DATA BELOW:
- Opening Delimiter -

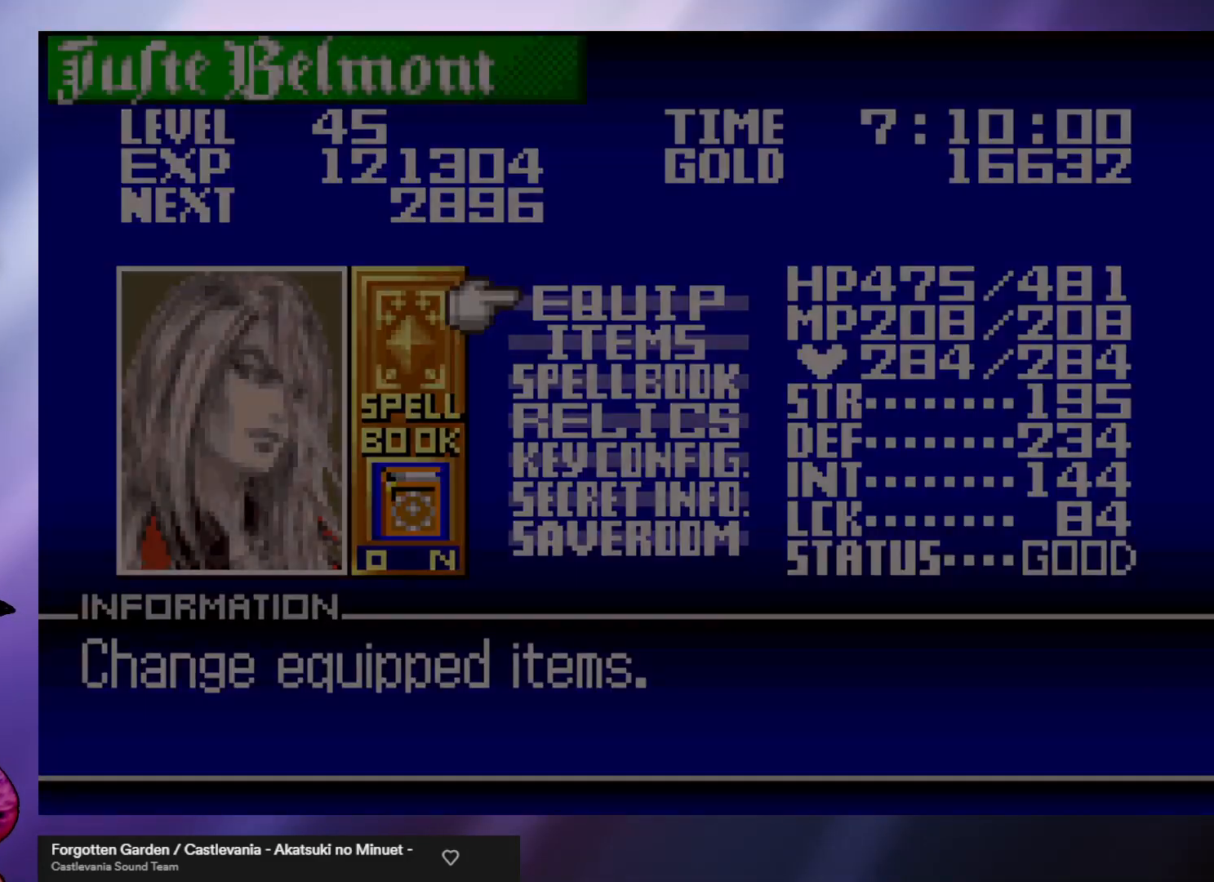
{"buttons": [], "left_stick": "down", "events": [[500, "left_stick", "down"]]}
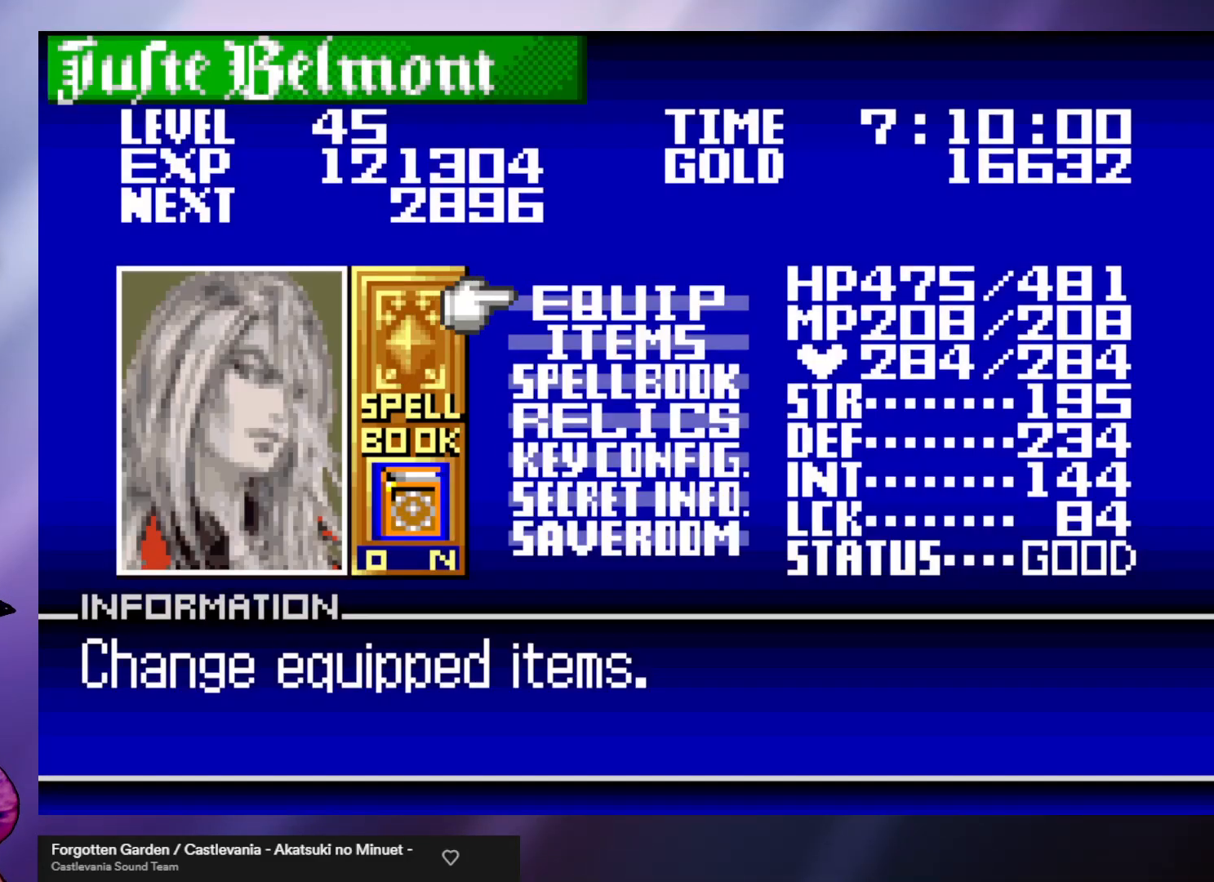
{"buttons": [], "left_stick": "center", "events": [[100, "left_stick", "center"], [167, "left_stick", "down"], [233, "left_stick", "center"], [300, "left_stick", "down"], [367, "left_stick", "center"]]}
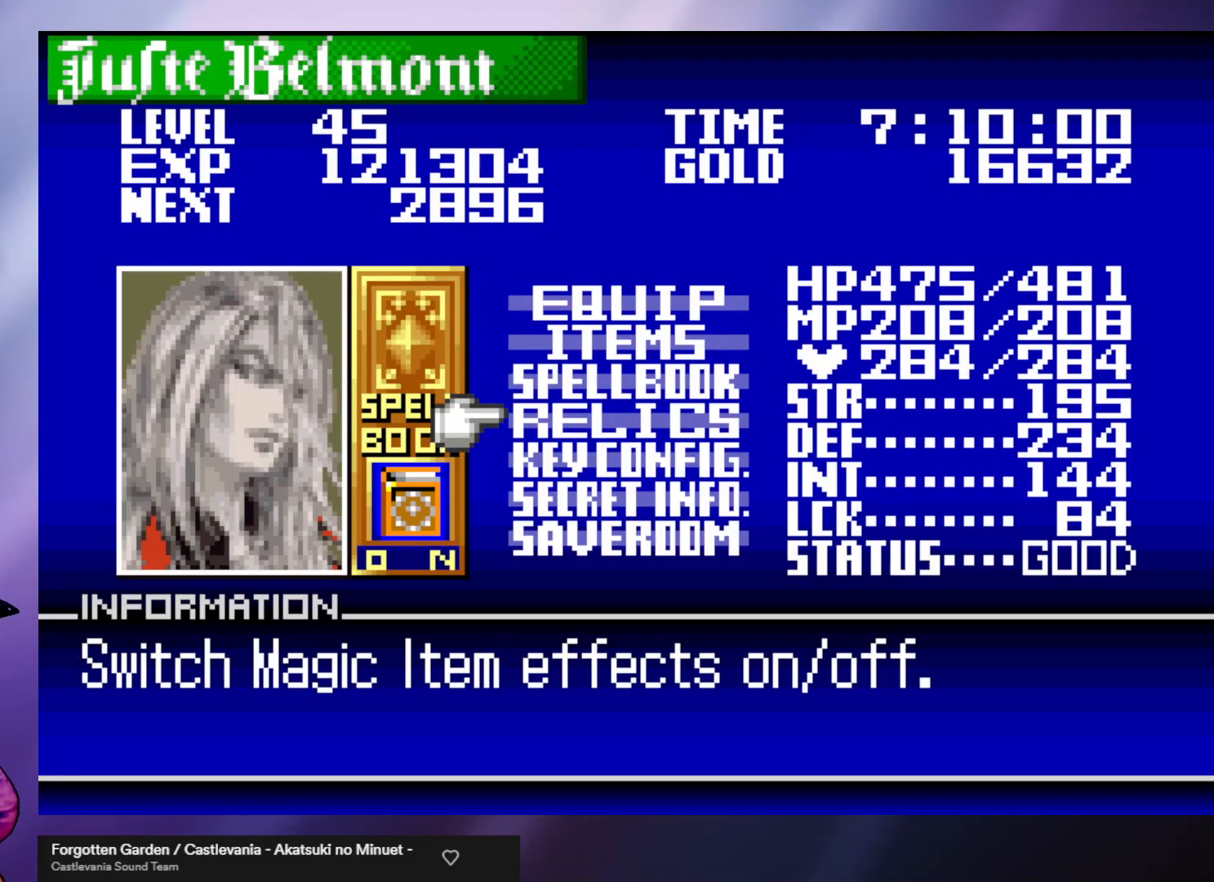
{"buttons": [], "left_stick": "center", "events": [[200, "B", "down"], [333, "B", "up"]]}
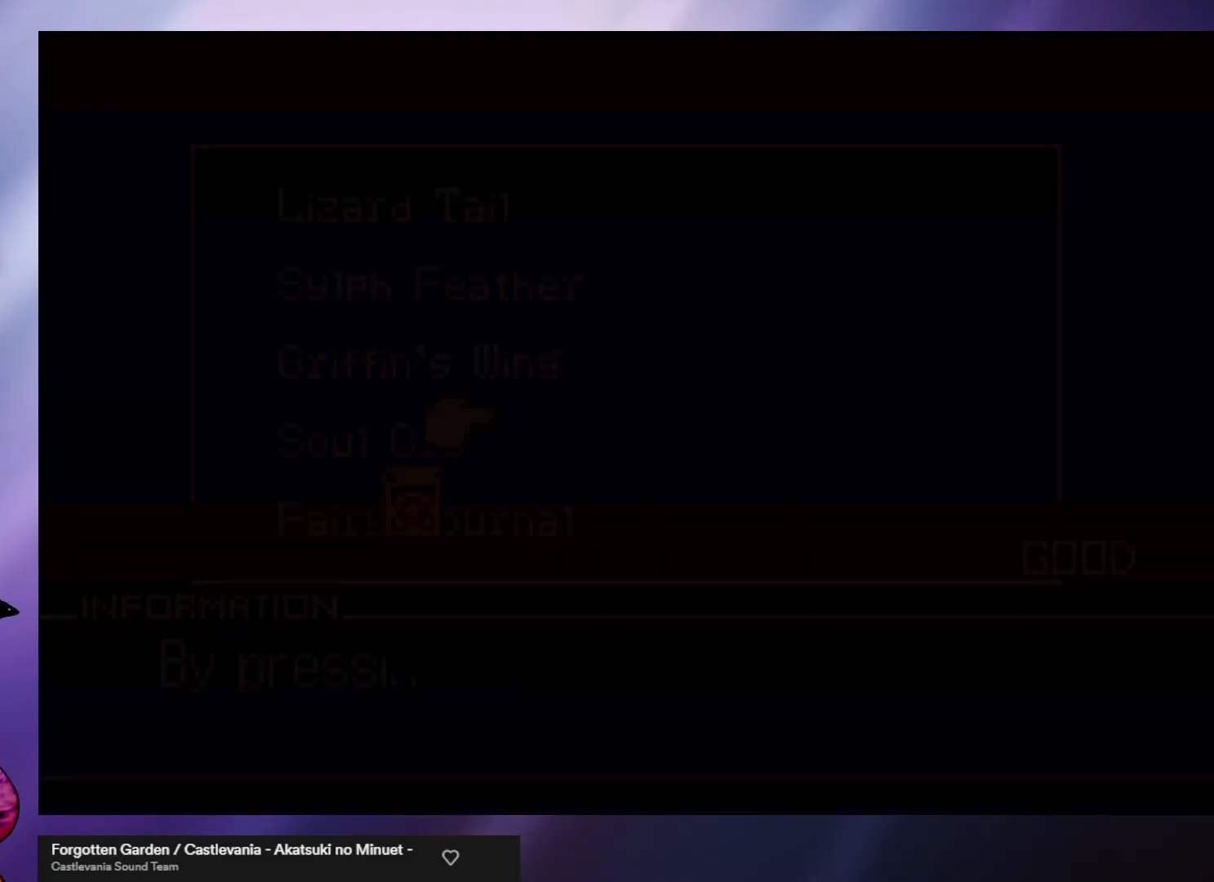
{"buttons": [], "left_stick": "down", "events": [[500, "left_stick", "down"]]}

- Closing Delimiter -

TASK GOAL: Going through the material, how many lines contain the word "center"? Please give only the number.

OUTPUT BELOW: 2